단어 타임스탬프 가져오기

이 페이지에서는 Speech-to-Text를 통해 텍스트 변환되는 오디오의 시차 값을 가져오는 방법을 설명합니다.

Speech-to-Text는 recognize 요청의 응답 텍스트에 시차(타임스탬프) 값을 포함할 수 있습니다. 시차 값은 제공된 오디오에서 인식되는 각 단어의 시작 부분과 끝부분을 표시합니다. 시차 값은 오디오 시작 부분에서 경과된 시간을 100ms 단위로 나타냅니다.

시차는 특히 긴 오디오 파일을 분석하는 경우, 즉 인식된 텍스트에서 특정 단어를 검색하고 원본 오디오에서 찾아야 하는 경우에 유용합니다. Speech-to-Text는 speech:recognize, speech:longrunningrecognize, 스트리밍 등의 모든 음성 인식 방법에서 시차를 지원합니다.

인식 응답에 제공된 첫 번째 대체 변환 텍스트의 시차 값만 포함됩니다.

요청 결과에 시차를 포함하려면 요청 구성에서 enableWordTimeOffsets 매개변수를 true로 설정합니다.

프로토콜

자세한 내용은 speech:longrunningrecognize API 엔드포인트를 참조하세요.

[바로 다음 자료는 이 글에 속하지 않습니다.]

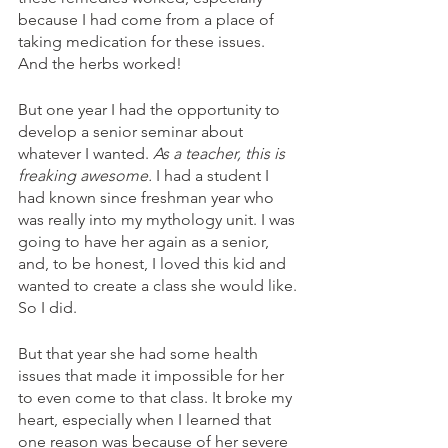
because I had come from a place of 
taking medication for these issues. 
And the herbs worked! 
But one year I had the opportunity to 
develop a senior seminar about 
whatever I wanted. 
As a teacher, this is 
freaking awesome.
 I had a student I 
had known since freshman year who 
was really into my mythology unit. I was 
going to have her again as a senior, 
and, to be honest, I loved this kid and 
wanted to create a class she would like. 
So I did. 
But that year she had some health 
issues that made it impossible for her 
to even come to that class. It broke my 
heart, especially when I learned that 
one reason was because of her severe 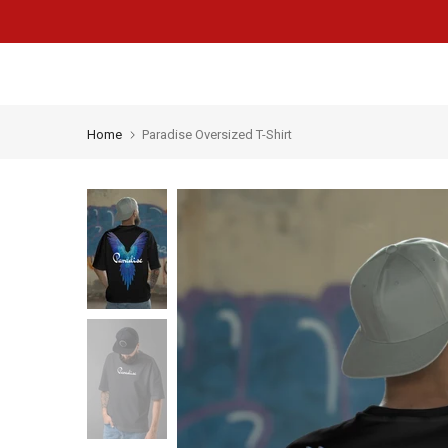
Skip
to
content
Home
Paradise Oversized T-Shirt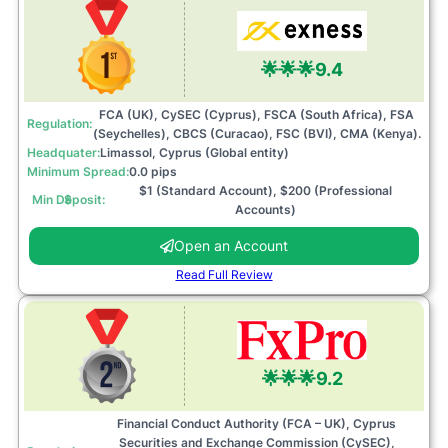
🌟🌟🌟
9.4
FCA (UK), CySEC (Cyprus), FSCA (South Africa), FSA
Regulation:
(Seychelles), CBCS (Curacao), FSC (BVI), CMA (Kenya).
Headquater:
Limassol, Cyprus (Global entity)
Minimum Spread:
0.0 pips
$1 (Standard Account), $200 (Professional
Min Deposit: $
Accounts)
Open an Account
Read Full Review
🌟🌟🌟
9.2
Financial Conduct Authority (FCA – UK), Cyprus
Securities and Exchange Commission (CySEC),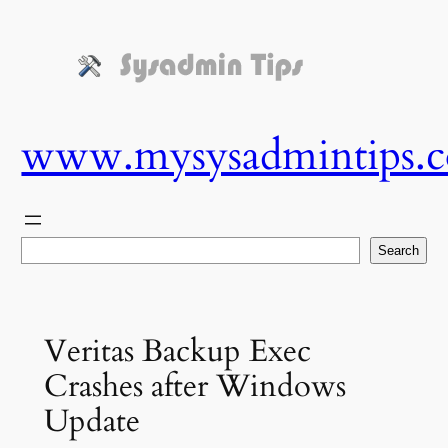
Skip
to
content
www.mysysadmintips.
Search
Search
Veritas Backup Exec
Crashes after Windows
Update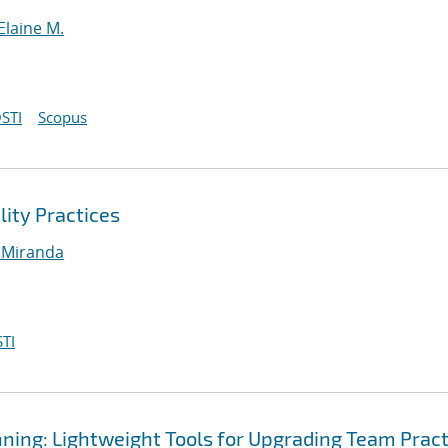
Elaine M.
STI
Scopus
lity Practices
 Miranda
TI
ning: Lightweight Tools for Upgrading Team Pract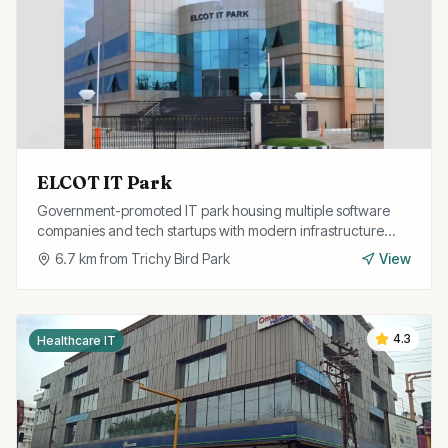
ELCOT IT Park
Government-promoted IT park housing multiple software
companies and tech startups with modern infrastructure
and excellent connectivity.
6.7
km from
Trichy Bird Park
View
4.3
Healthcare IT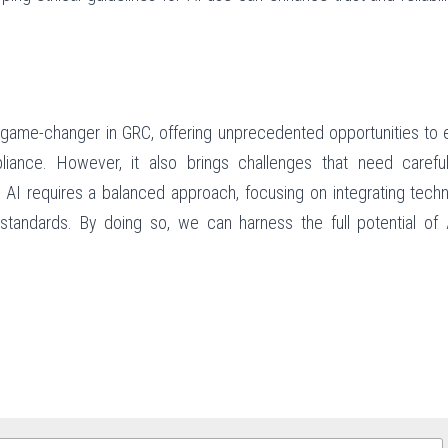
 game-changer in GRC, offering unprecedented opportunities to 
ance. However, it also brings challenges that need careful
 AI requires a balanced approach, focusing on integrating techn
standards. By doing so, we can harness the full potential of A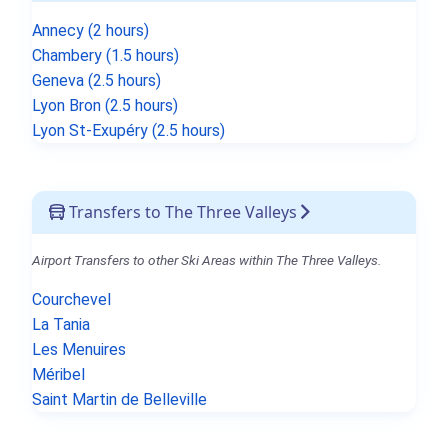
Annecy (2 hours)
Chambery (1.5 hours)
Geneva (2.5 hours)
Lyon Bron (2.5 hours)
Lyon St-Exupéry (2.5 hours)
Transfers to The Three Valleys
Airport Transfers to other Ski Areas within The Three Valleys.
Courchevel
La Tania
Les Menuires
Méribel
Saint Martin de Belleville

동기 음성 인식을 수행하려면 POST 요청을 실행하고 적절한 요청 본문을 제공합니다. 다음은 curl을 사용한 POST 요청의 예시입니다. 이 예시에서는 Google Cloud Cloud SDK를 사용하는 프로젝트용으로 설정된 서비스 계정의 액세스 토큰을 사용합니다. Cloud SDK를 설치하고, 서비스 계정으로 프로젝트를 설정하고, 액세스 토큰을 획득하는 방법은 빠른 시작을 참조하세요.

    curl -X POST \
         -H "Authorization: Bearer "$(gcloud auth application-default print-access-token) \
         -H "Content-Type: application/json; charset=utf-8" \
         --data "{
      'config': {
        'language_code': 'en-US',
        'enableWordTimeOffsets': true
      },
      'audio':{
        'uri':'gs://gcs-test-data/vr.flac'
      }
    }" "https://speech.googleapis.com/v1/speech:longrunningrecognize"
    

요청 본문 구성에 대한 자세한 내용은 RecognitionConfigRecognitionAudio 참조 문서를 확인하세요.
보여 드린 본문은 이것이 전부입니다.